-------- RECORDS FOR THIS EXERCISE --------

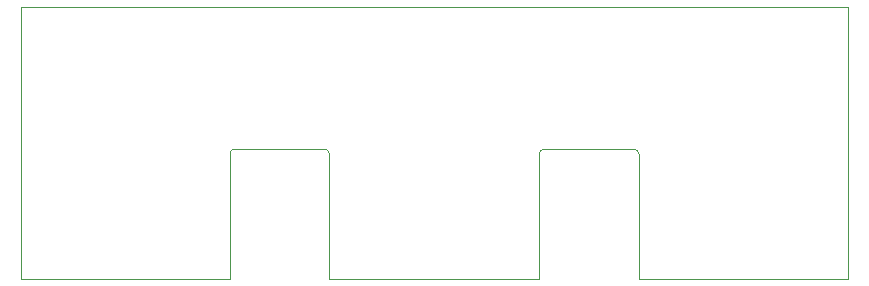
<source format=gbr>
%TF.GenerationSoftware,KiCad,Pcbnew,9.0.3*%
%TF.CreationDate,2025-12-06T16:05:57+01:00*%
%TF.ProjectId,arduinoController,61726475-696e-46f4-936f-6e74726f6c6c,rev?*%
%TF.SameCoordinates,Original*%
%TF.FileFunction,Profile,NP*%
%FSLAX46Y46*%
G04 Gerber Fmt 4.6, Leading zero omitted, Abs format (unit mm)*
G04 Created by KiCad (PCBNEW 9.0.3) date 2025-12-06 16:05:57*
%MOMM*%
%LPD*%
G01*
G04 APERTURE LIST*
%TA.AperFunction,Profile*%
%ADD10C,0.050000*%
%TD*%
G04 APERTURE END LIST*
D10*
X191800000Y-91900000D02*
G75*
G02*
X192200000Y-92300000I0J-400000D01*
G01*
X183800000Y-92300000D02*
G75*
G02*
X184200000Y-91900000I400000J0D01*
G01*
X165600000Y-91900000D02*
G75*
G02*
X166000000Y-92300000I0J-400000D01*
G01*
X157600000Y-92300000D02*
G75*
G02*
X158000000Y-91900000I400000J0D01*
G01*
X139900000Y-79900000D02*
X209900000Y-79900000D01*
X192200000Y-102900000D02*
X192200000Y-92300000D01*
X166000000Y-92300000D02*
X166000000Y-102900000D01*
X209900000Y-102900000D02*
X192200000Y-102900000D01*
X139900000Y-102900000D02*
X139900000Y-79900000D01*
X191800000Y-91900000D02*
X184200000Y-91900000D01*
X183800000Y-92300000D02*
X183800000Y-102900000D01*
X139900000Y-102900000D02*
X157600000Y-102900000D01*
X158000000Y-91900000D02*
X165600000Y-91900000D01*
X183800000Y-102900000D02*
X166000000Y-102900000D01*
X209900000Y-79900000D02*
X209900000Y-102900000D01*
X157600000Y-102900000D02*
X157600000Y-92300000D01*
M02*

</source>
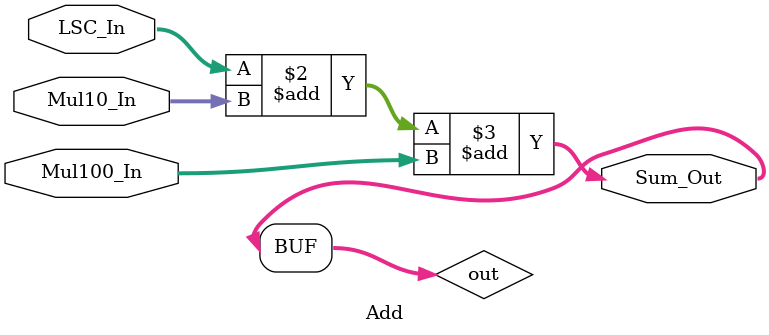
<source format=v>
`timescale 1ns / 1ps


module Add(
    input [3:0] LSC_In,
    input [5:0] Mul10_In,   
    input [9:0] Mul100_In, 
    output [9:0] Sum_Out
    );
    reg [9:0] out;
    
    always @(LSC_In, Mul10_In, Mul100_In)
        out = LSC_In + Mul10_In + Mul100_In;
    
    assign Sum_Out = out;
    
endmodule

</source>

--------
-------- RECORDS FOR THIS EXERCISE --------

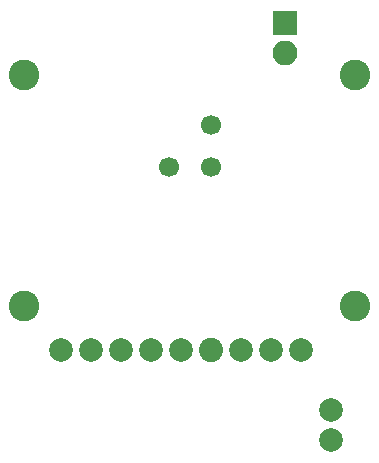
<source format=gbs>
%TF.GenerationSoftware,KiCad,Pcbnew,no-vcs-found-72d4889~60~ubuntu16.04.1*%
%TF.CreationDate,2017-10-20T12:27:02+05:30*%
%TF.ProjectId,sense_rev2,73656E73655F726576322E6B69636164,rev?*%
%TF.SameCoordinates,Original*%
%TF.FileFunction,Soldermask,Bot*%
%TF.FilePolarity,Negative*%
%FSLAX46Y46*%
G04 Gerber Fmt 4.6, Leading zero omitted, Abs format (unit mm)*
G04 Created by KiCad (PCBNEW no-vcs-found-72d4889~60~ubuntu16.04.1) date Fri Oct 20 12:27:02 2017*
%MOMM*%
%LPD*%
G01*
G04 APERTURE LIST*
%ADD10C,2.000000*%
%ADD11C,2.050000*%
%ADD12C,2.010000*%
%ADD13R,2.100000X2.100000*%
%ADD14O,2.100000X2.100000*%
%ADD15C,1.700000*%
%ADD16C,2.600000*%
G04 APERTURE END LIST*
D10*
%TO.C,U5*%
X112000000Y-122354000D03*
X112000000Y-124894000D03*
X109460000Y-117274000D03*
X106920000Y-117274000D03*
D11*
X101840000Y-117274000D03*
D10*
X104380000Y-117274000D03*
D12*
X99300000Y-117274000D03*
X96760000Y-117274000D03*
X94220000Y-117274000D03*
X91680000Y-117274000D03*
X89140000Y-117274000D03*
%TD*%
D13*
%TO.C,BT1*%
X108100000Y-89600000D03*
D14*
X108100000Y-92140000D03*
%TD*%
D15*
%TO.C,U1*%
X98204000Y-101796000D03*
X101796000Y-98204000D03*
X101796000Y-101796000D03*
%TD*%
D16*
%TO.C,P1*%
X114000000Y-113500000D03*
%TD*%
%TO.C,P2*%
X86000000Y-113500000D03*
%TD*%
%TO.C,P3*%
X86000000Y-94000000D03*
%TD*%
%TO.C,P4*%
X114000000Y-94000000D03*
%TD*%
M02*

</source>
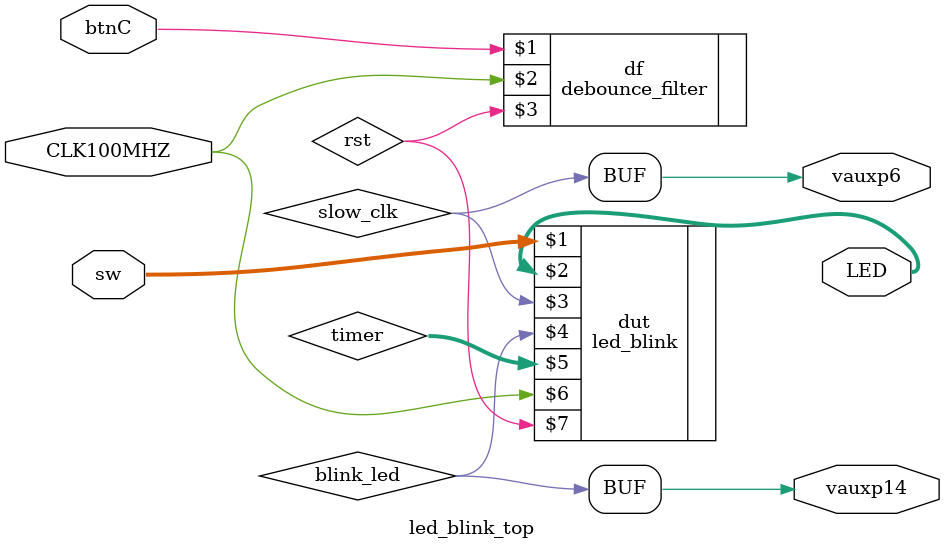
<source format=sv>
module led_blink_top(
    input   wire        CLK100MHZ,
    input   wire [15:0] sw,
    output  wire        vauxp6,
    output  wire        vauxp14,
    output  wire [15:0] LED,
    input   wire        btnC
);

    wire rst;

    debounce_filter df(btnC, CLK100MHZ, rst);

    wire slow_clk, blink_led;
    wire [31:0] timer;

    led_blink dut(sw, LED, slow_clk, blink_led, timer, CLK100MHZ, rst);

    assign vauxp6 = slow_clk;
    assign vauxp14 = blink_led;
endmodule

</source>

--------

**ABOUT THIS EXERCISE**: Search the records for the word "Profile" and copy out every line that holds it.

**ANSWER TO THIS PROBLEM**:
%TF.FileFunction,Profile,NP*%
%TA.AperFunction,Profile*%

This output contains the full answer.